(SUPPLIED PASSAGE)

After the opening demonstration, the rest of the day is filled with small classroom and hands-on workshops. There’s no way you can hit all of them (did I mention this was my 5th WPA?). Smartest move is to find a friend (and everyone will become your friend) who’s going to something you can’t get to and then share notes.

Rather than go into the entire curriculum in this post, you can look at the WPA website and find the schedule of all the different classes they offered.

My choices included firehouse life, poisoning people, the psychological consequence of being a cop, defensive arrest tactics, how cops talk, and traffic stops with a K-9 (I did that one twice—once with a drug/patrol dog, and once with a bomb/patrol dog). Oh, yes, I took a class on live-firing an AR15 patrol rifle. My takeaways from that one—I’m a granny with little or no upper body strength, and yoga classes, no matter how many downward facing dogs or sun salutations you do, you’re not using the same muscles. But there’s no substitute for learning by doing. The sounds, the smells (and it’s gunpowder, NOT cordite!) And, thanks to the instructors, we learned the safe way to do everything.

(End SUPPLIED PASSAGE)
(RECORDS SHOWN)

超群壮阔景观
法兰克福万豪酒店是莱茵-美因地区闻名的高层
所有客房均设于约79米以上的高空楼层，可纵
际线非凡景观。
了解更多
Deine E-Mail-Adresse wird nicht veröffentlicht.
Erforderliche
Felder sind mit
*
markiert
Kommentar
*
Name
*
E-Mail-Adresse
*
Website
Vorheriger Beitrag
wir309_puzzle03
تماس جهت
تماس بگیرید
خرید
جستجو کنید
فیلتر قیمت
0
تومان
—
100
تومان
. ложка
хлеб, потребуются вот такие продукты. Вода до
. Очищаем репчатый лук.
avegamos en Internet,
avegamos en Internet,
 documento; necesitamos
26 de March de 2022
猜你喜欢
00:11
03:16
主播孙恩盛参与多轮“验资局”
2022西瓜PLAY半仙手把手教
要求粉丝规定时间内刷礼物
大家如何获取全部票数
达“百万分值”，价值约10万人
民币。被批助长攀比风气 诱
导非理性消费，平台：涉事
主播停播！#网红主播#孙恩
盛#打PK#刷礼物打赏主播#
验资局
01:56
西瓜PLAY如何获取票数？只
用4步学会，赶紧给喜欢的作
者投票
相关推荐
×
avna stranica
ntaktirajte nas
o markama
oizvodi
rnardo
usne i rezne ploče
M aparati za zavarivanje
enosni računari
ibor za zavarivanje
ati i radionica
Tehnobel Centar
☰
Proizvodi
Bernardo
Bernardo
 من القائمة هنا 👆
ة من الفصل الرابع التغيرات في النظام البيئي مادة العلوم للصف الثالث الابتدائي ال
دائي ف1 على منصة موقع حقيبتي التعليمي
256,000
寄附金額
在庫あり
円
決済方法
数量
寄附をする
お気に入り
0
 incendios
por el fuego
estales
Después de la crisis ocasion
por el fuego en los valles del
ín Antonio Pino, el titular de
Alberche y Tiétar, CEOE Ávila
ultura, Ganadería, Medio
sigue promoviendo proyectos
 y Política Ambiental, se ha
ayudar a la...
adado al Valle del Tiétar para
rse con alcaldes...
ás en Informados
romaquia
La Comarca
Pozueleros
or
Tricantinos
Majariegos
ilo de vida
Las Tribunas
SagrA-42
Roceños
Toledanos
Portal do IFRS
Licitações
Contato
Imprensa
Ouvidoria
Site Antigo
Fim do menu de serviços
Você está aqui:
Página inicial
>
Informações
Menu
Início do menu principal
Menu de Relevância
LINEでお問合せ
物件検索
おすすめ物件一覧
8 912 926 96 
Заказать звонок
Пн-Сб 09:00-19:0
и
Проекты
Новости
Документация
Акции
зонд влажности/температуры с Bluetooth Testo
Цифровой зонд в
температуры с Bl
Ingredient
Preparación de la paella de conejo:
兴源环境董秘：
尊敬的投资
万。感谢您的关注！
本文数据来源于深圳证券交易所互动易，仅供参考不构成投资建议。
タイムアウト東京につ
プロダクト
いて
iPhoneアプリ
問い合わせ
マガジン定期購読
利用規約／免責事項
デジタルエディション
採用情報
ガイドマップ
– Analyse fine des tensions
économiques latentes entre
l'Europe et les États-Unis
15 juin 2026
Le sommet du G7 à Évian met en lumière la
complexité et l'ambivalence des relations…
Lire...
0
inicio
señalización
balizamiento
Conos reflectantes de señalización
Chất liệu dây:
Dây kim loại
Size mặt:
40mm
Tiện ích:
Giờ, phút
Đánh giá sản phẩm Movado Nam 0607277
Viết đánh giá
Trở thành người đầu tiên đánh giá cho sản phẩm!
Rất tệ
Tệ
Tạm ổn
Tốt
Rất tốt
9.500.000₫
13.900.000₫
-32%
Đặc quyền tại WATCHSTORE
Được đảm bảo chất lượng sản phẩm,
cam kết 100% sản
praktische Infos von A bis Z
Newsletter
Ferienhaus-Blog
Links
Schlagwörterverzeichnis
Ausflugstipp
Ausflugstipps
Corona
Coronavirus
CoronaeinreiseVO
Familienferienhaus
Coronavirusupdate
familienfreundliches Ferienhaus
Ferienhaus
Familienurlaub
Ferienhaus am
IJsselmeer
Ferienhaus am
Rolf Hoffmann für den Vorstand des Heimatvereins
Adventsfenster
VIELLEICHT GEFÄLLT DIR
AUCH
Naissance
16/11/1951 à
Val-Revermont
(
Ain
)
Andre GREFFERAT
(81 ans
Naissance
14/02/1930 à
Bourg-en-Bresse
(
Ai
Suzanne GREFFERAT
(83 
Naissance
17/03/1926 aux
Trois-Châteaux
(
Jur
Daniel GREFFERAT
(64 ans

(End RECORDS SHOWN)

ACTIVITY LIST:
1. Please translate this sentence from the account of the WPA workshops into Spanish: "But there’s no substitute for learning by doing."
2. Write the next paragraph of the account of the WPA workshops, starting after its final sentence.

PER-TASK OUTPUTS:
1. Pero no hay sustituto para aprender haciendo.

2.
Saturday begins with a trek to a large lecture hall. Repeat attendees suspect this will be more than a talk about terrorist attacks. Many first-timers have their suspicions as well, I imagine. Sure enough a few minutes in the presentation, shouts of “Help! I’ve been stabbed!” resound from behind the door at the base of the classroom. The instructor pauses, but continues with his lecture until the call comes again. He opens the door, admitting a “wounded” victim. First aid procedures begin immediately, and soon the instructor has volunteers from the audience.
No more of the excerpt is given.